For my 30th birthday, my mother framed school reports from the time I was 12 or 13. “Elizabeth is far too fond of the sound of her own voice” and “she sometimes sails too close to the wind for comfortable passage in the flotilla.” Are we really set in stone by the time we reach our teens?
I had cause to wonder this week, as I wandered West Sumba in search of people whose photos I had taken 20 years ago. One of my favourite pictures was of a young boy dressed up for the pasola jousting festival. He was too young to take part, but that didn’t stop him challenging the camera with a “you wait, I’ll show you” sneer.
Showing the pictures at a friend’s house, some one piped up: that’s Pelipus. That’s our Kepala Desa. The kepala desa, or village head, is now an elected position, arguably the one that has the most influence on people’s day to day lives in remote rural communities such as Gaura, where we were at the time. We went off to find Pelipus; he was preparing for the ceremony that marks the negotiation of a dowry. It starts with reading the entrails of a dog (provided by the bride’s side), to determine whether the partners are well-matched. The groom’s side is secretly hoping for bad omens, not necessarily because they want to see an unhappy marriage, but because a bad prognosis brings down the dowry. There’s no point holding out for too many buffalo if you’re going to have to return them when the couple divorces. Second order of business is to slaughter and roast a pig (also from the bride’s side); no serious bargaining can take place until everyone has eaten their fill.
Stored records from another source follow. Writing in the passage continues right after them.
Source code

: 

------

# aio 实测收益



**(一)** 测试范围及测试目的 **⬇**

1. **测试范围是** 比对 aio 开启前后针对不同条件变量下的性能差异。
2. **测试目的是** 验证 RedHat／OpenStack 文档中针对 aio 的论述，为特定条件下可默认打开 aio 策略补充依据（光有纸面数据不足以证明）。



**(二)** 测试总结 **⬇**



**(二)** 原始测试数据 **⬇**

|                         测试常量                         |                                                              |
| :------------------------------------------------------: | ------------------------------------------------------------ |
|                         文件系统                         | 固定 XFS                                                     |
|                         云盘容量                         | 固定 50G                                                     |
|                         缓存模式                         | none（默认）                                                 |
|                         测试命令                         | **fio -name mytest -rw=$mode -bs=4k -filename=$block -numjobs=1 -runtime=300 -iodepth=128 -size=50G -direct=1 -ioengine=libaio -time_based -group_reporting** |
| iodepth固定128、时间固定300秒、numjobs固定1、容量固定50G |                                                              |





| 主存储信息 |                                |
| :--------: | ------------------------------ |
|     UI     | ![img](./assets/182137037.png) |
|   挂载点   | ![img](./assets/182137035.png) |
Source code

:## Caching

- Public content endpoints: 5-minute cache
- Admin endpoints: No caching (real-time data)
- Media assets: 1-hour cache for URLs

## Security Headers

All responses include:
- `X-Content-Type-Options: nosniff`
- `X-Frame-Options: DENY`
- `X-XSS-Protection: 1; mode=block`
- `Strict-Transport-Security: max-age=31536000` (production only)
So Pelipus was busy, but not too busy to have a look at some old photos. The party oohed and aahed over pasola heros past and present. And then the village head found himself on my iPad.
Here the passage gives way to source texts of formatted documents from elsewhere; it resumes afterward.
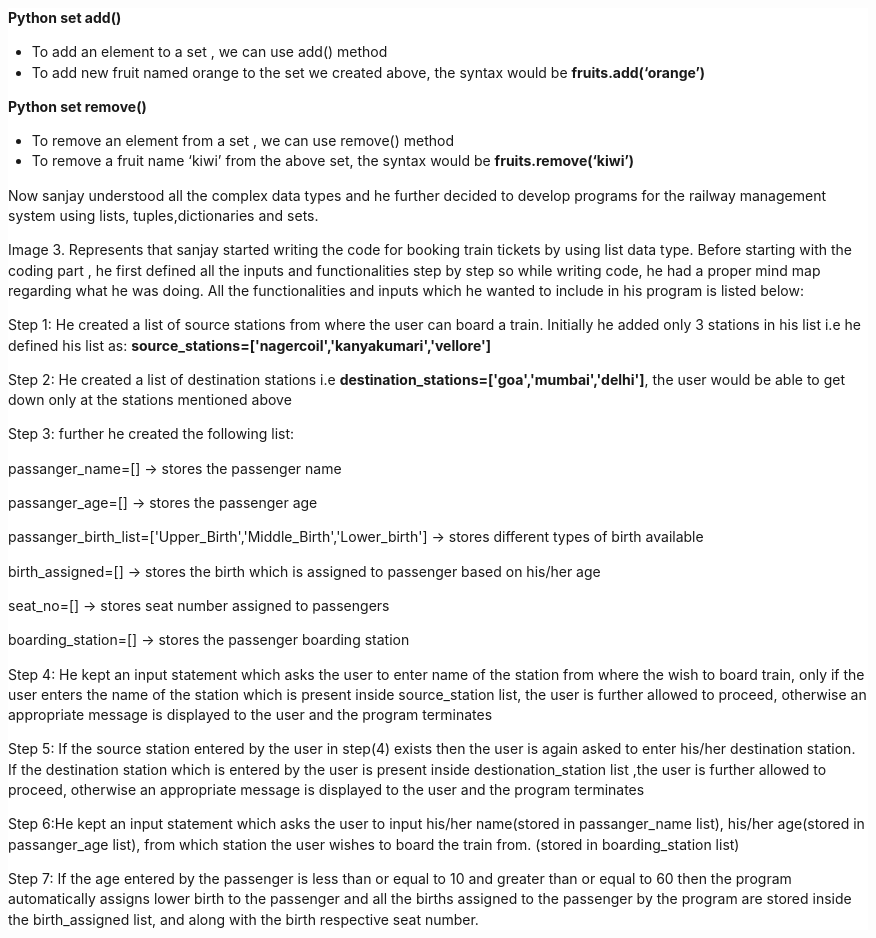 
**Python set add()**

- To add an element to a set , we can use add() method
- To add new fruit named orange to the set we created above, the syntax would be **fruits.add(‘orange’)**

**Python set remove()**

- To remove an element from a set , we can use remove() method
- To remove a fruit name ‘kiwi’ from the above set, the syntax would be **fruits.remove(‘kiwi’)**



Now sanjay understood all the complex data types and he further decided to develop programs for the railway management system using lists, tuples,dictionaries and sets. 

Image 3. Represents that sanjay started writing the code for booking train tickets by using list data type. Before starting with the coding part , he first defined all the inputs and functionalities step by step so while writing code, he had a proper mind map regarding what he was doing. All the functionalities  and inputs which he wanted to include in his program is listed below:

Step 1: He created a list of source stations from where the user can board a train. Initially he added only 3 stations in his list i.e he defined his list as: **source\_stations=['nagercoil','kanyakumari','vellore']**

Step 2: He created a list of destination stations i.e **destination\_stations=['goa','mumbai','delhi']**, the user would be able to get down only at the stations mentioned above

Step 3: further he created the following list:

passanger\_name=[] → stores the passenger name

passanger\_age=[] → stores the passenger age

passanger\_birth\_list=['Upper\_Birth','Middle\_Birth','Lower\_birth'] → stores different types of birth available

birth\_assigned=[] → stores the birth which is assigned to passenger based on his/her age

seat\_no=[] → stores seat number assigned to passengers

boarding\_station=[] → stores the passenger boarding station

Step 4: He kept an input statement which asks the user to enter name of the station from where the wish to board train, only if the user enters the name of the station which is present inside source\_station list, the user is further allowed to proceed, otherwise an appropriate message is displayed to the user and the program terminates 

Step 5: If the source station entered by the user in step(4) exists then the user is again asked to enter his/her destination station. If the destination station which is entered by the user is present inside destionation\_station list ,the user is further allowed to proceed, otherwise an appropriate message is displayed to the user and the program terminates

Step 6:He kept an input statement which asks the user to input his/her name(stored in passanger\_name list), his/her age(stored in passanger\_age list), from which station the user wishes to board the train from. (stored in boarding\_station list)

Step 7: If the age entered by the passenger is less than or equal to 10 and greater than or equal to 60 then the program automatically assigns lower birth to the passenger and all the births assigned to the passenger by the program are stored inside the birth\_assigned list, and along with the birth respective seat number.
He agreed to be photographed again, after he had wrapped himself into his party clothes. He told me that he had dropped out of school shortly after that first picture, and become a thief and a cattle rustler. It wasn’t until he got married and had a child that he saw the light and decided that the life of a local leader might be more palatable. (Delsi, a young Sumbanese friend who teaches high school, commented: “It’s a good strategy, to make the naughty ones head of the class. But it doesn’t always work.”)
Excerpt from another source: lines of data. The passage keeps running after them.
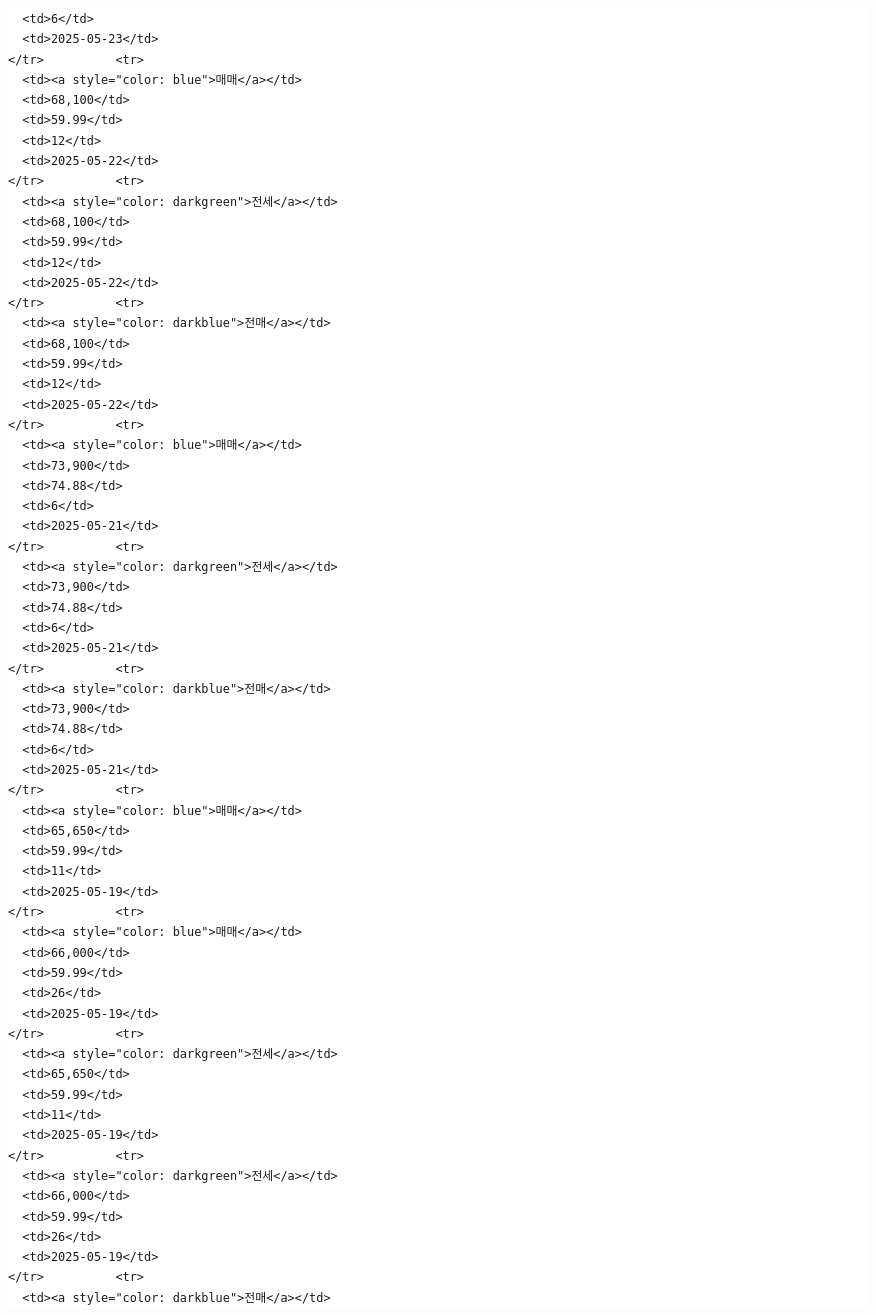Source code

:       <td>6</td>
      <td>2025-05-23</td>
    </tr>          <tr>
      <td><a style="color: blue">매매</a></td>
      <td>68,100</td>
      <td>59.99</td>
      <td>12</td>
      <td>2025-05-22</td>
    </tr>          <tr>
      <td><a style="color: darkgreen">전세</a></td>
      <td>68,100</td>
      <td>59.99</td>
      <td>12</td>
      <td>2025-05-22</td>
    </tr>          <tr>
      <td><a style="color: darkblue">전매</a></td>
      <td>68,100</td>
      <td>59.99</td>
      <td>12</td>
      <td>2025-05-22</td>
    </tr>          <tr>
      <td><a style="color: blue">매매</a></td>
      <td>73,900</td>
      <td>74.88</td>
      <td>6</td>
      <td>2025-05-21</td>
    </tr>          <tr>
      <td><a style="color: darkgreen">전세</a></td>
      <td>73,900</td>
      <td>74.88</td>
      <td>6</td>
      <td>2025-05-21</td>
    </tr>          <tr>
      <td><a style="color: darkblue">전매</a></td>
      <td>73,900</td>
      <td>74.88</td>
      <td>6</td>
      <td>2025-05-21</td>
    </tr>          <tr>
      <td><a style="color: blue">매매</a></td>
      <td>65,650</td>
      <td>59.99</td>
      <td>11</td>
      <td>2025-05-19</td>
    </tr>          <tr>
      <td><a style="color: blue">매매</a></td>
      <td>66,000</td>
      <td>59.99</td>
      <td>26</td>
      <td>2025-05-19</td>
    </tr>          <tr>
      <td><a style="color: darkgreen">전세</a></td>
      <td>65,650</td>
      <td>59.99</td>
      <td>11</td>
      <td>2025-05-19</td>
    </tr>          <tr>
      <td><a style="color: darkgreen">전세</a></td>
      <td>66,000</td>
      <td>59.99</td>
      <td>26</td>
      <td>2025-05-19</td>
    </tr>          <tr>
      <td><a style="color: darkblue">전매</a></td>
That “you wait, I’ll show you” look is still there, though when I bumped back along the 15 kms of unpaved road the next day to give him the prints of the “Then and Now” photos, he was looking a little the worse for wear — the dowry negotiations had continued until dawn. He and his companions had bargained a starting offer of 15 cattle up to 40 head of buffalo and horses. It would not surprise me one bit to come back in another 20 years and find that Pelipus is head of the West Sumba government.